The cracks may have been plastered over by euro leaders who finally managed to force Prime Minister Alexis Tsipras to implement austerity measures in return for more negotiations, but a crevice is fast forming within Greece.
Not only between members of the left wing ruling Syriza party — but between the people and the politicians.
Thousands of protesters gathered in Athens as parliament approved another round of reforms that include Greece using any money made on tax increases to pay off its debts, leaving it without any cash to invest in public spending on a people who have already endured years of austerity.
The second Eurozone mandate is the bank recovery and resolution directive which means the creditors and shareholders, not the tax payers, bear the losses of any future bank failures. Greece must also say goodbye to Cicero oratory and hello to a new electronic justice system.
The bill passed with the support of 230 lawmakers in the 300-seat parliament, suggesting that Tsipras is on firmer footing. However, 36 out of 149 members of Tsipras' own party voted against the bill or abstained.
According to Ekathimerinin, the Greek news service, The Left Platform (part of Syriza) think Greece should return to the drachma and form closer ties with Russia.
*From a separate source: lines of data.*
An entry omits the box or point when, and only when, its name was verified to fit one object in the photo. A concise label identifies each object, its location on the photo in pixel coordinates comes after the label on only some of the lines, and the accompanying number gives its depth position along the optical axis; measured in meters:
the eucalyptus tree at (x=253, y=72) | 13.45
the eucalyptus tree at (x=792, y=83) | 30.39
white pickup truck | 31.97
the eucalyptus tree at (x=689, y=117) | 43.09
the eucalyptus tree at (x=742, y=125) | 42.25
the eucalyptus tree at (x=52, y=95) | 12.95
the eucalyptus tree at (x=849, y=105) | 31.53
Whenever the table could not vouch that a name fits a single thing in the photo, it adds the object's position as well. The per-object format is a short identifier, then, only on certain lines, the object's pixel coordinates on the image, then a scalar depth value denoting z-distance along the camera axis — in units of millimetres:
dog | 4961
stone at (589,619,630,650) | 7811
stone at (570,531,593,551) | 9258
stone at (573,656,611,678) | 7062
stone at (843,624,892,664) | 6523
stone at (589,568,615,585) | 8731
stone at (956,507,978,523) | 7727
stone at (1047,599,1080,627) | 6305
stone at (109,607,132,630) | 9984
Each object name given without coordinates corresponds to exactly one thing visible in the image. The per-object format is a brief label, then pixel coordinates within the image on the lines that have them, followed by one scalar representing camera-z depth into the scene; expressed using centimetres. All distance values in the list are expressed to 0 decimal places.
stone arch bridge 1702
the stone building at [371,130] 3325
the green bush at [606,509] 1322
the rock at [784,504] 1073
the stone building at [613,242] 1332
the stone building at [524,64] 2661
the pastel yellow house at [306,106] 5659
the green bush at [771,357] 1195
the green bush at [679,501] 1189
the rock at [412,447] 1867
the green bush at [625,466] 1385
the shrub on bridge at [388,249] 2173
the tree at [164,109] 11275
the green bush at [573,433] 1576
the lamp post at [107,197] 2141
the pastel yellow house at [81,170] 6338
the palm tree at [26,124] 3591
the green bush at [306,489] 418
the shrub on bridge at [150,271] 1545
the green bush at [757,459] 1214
A faction inside Greece's government wants to ally with Russia and go back to the drachma http://t.co/qP4teZv20a pic.twitter.com/D3DQRNc11n
— Greece Update (@GreeceUpdate) July 23, 2015
Tsipras so far may have appeared to have contained a rebellion in his own party but implementing the measures is going to be as tough as Heracles' twelve labors in a country which if it fails, could be forced to leave the EU by 2016 anyway.